To do: Using the data below, return word for word every line from the one holding "ALERIJA DELOVNI ČAS" down to the one holding "antiguo esplendor? En". Leave pictures out.

Stored data entries
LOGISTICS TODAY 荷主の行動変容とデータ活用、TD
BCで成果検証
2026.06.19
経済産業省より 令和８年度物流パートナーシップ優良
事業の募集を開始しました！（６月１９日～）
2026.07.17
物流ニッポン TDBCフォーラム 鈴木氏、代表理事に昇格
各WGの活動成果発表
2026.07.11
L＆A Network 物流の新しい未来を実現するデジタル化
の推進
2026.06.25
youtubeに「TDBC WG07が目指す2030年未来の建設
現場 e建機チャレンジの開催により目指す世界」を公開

* * *

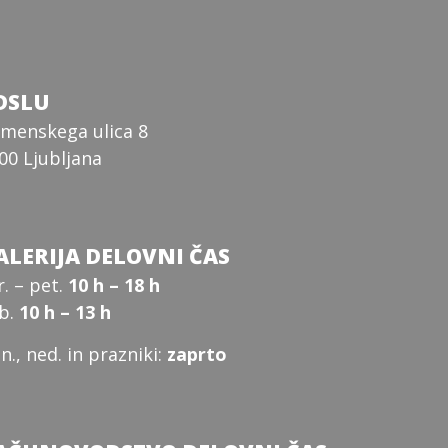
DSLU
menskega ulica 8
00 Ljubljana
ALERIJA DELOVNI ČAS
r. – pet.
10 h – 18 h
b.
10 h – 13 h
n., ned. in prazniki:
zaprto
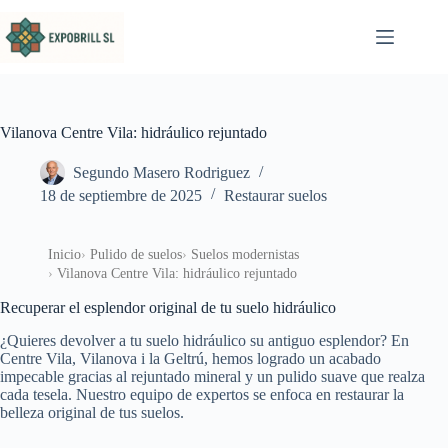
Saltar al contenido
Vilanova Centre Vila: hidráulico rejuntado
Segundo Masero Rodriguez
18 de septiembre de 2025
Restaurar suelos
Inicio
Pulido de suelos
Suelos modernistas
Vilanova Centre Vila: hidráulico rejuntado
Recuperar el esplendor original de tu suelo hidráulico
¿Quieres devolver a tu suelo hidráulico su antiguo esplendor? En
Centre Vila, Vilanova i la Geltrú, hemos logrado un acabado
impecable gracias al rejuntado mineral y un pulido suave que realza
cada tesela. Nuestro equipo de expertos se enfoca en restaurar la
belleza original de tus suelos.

Answer to this problem:
ALERIJA DELOVNI ČAS
r. – pet.
10 h – 18 h
b.
10 h – 13 h
n., ned. in prazniki:
zaprto
Saltar al contenido
Vilanova Centre Vila: hidráulico rejuntado
Segundo Masero Rodriguez
18 de septiembre de 2025
Restaurar suelos
Inicio
Pulido de suelos
Suelos modernistas
Vilanova Centre Vila: hidráulico rejuntado
Recuperar el esplendor original de tu suelo hidráulico
¿Quieres devolver a tu suelo hidráulico su antiguo esplendor? En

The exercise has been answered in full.